→ **TASK INSTRUCTIONS**
Return the complete listing exactly as it reads, with each picture removed.

─── EXERCISE DATA

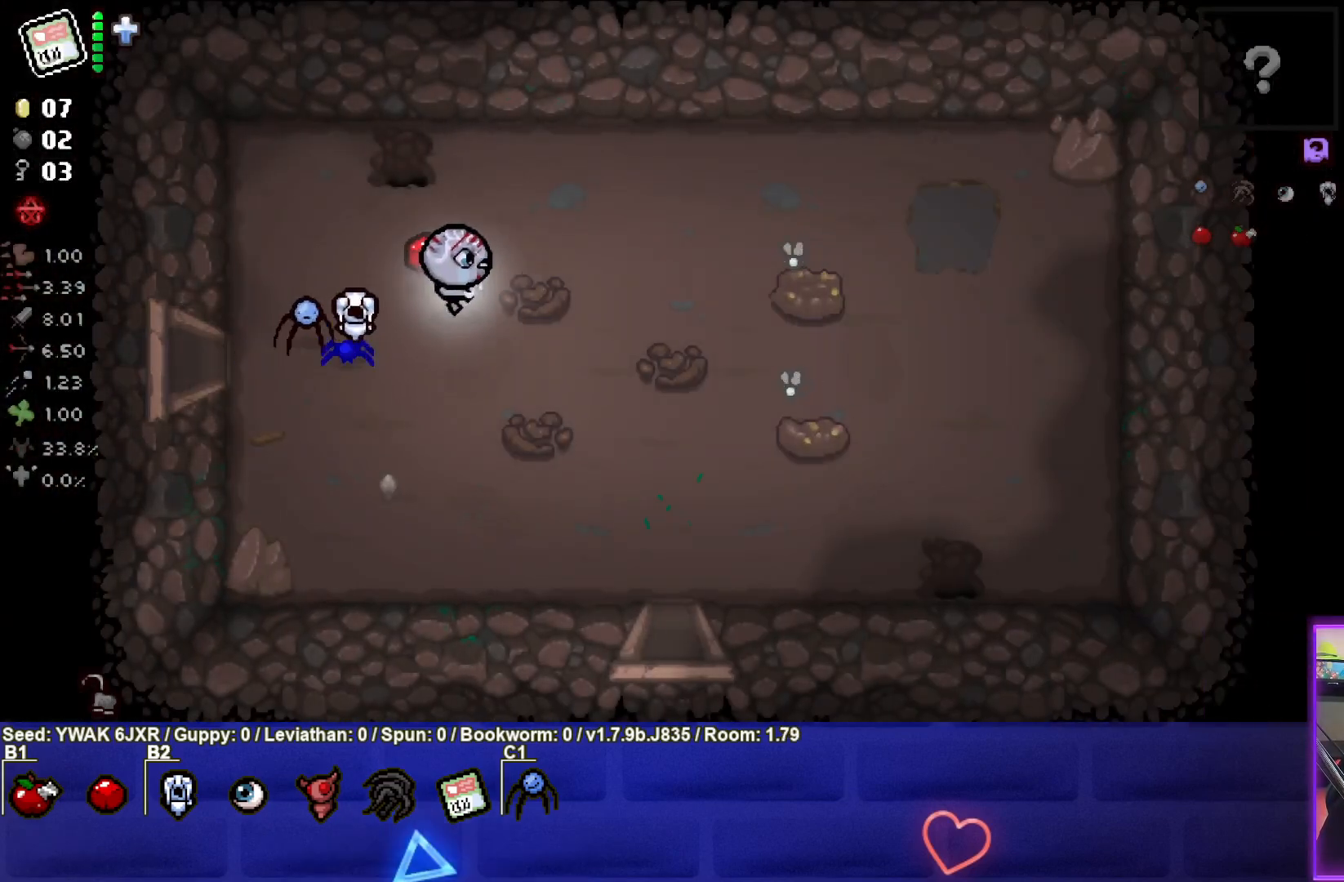
{"buttons": [], "left_stick": "down-left", "right_stick": "center", "events": [[167, "left_stick", "center"], [283, "left_stick", "down-left"]]}
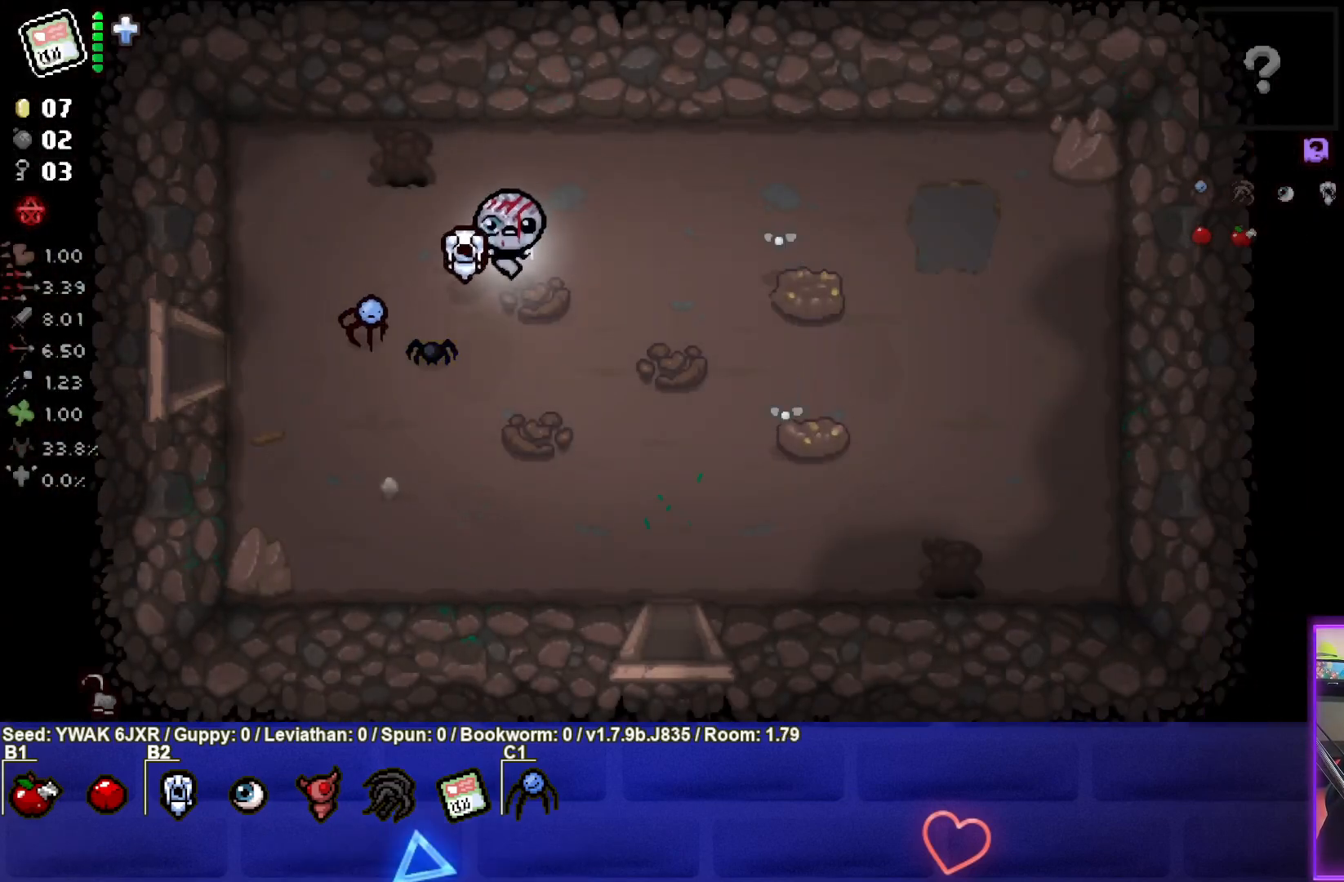
{"buttons": [], "left_stick": "right", "right_stick": "center", "events": [[17, "left_stick", "down"], [250, "left_stick", "down-right"], [417, "left_stick", "right"]]}
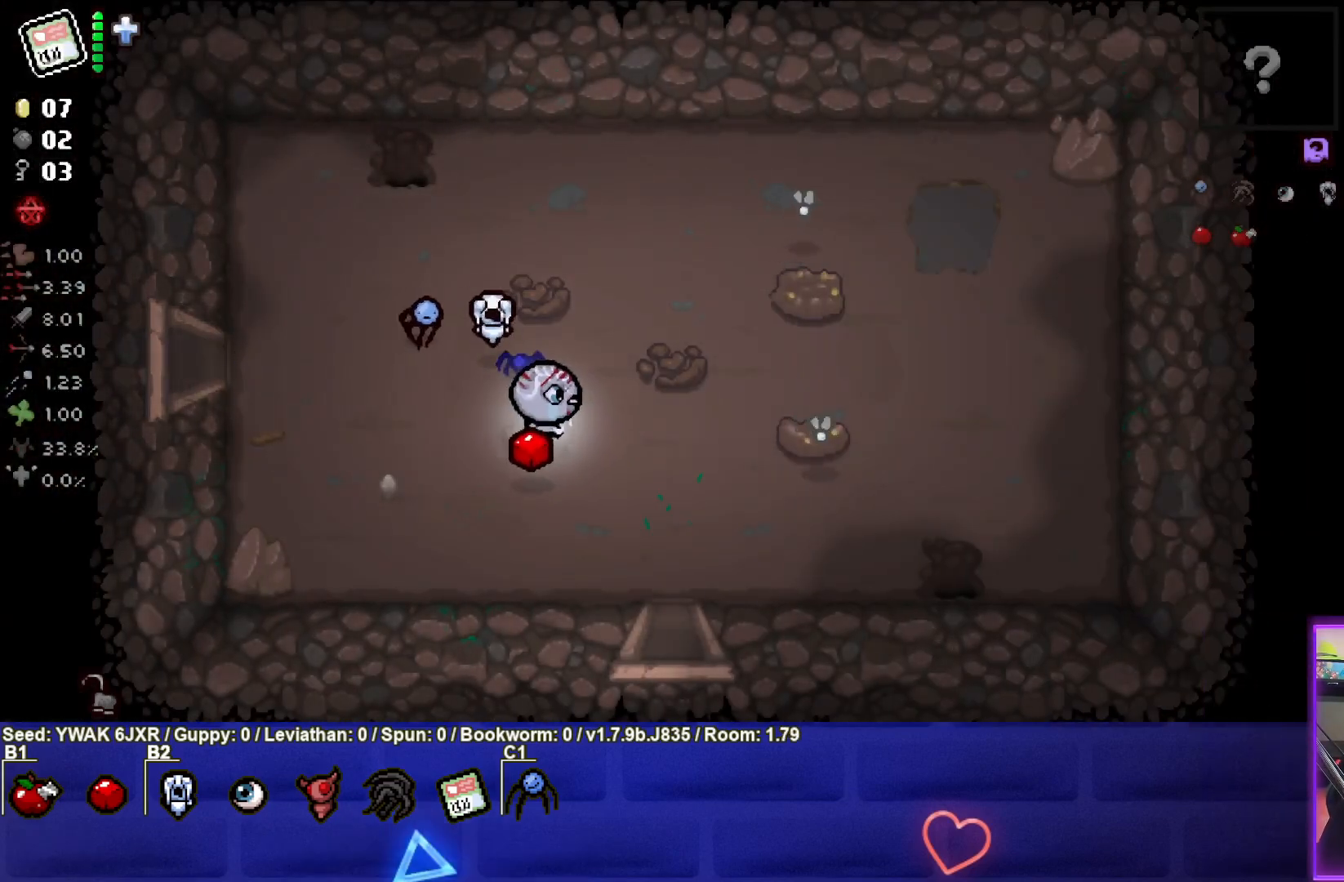
{"buttons": ["CIRCLE"], "left_stick": "center", "right_stick": "center", "events": [[67, "CIRCLE", "down"], [133, "left_stick", "center"], [333, "left_stick", "up-right"], [483, "left_stick", "center"]]}
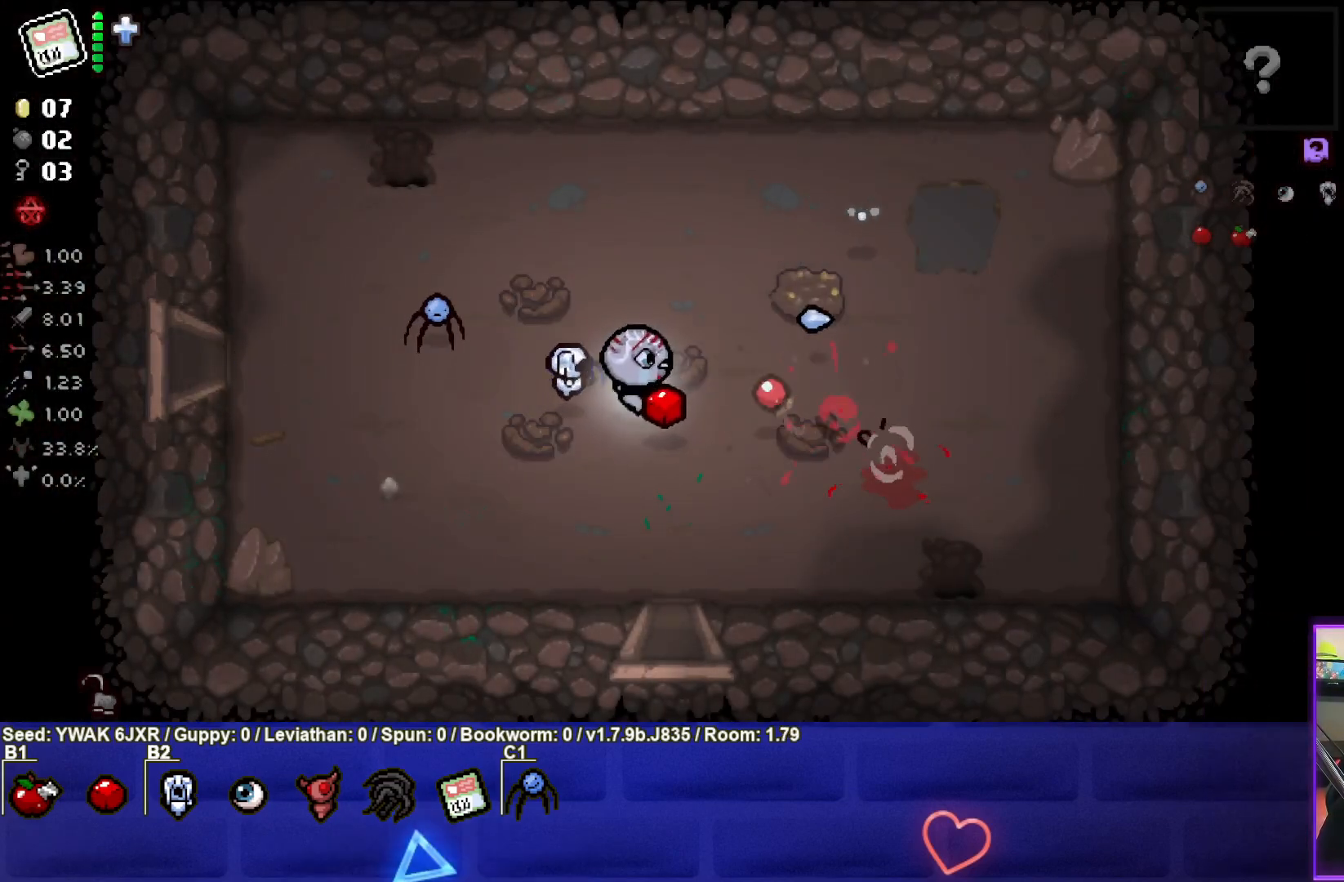
{"buttons": ["CIRCLE"], "left_stick": "center", "right_stick": "center", "events": [[50, "left_stick", "up-left"], [67, "CIRCLE", "up"], [183, "left_stick", "up"], [350, "left_stick", "right"], [367, "CIRCLE", "down"], [433, "left_stick", "center"]]}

──────

→ **SOLUTION TO THIS PROBLEM**
{"buttons": [], "left_stick": "down-left", "right_stick": "center", "events": [[167, "left_stick", "center"], [283, "left_stick", "down-left"]]}
{"buttons": [], "left_stick": "right", "right_stick": "center", "events": [[17, "left_stick", "down"], [250, "left_stick", "down-right"], [417, "left_stick", "right"]]}
{"buttons": ["CIRCLE"], "left_stick": "center", "right_stick": "center", "events": [[67, "CIRCLE", "down"], [133, "left_stick", "center"], [333, "left_stick", "up-right"], [483, "left_stick", "center"]]}
{"buttons": ["CIRCLE"], "left_stick": "center", "right_stick": "center", "events": [[50, "left_stick", "up-left"], [67, "CIRCLE", "up"], [183, "left_stick", "up"], [350, "left_stick", "right"], [367, "CIRCLE", "down"], [433, "left_stick", "center"]]}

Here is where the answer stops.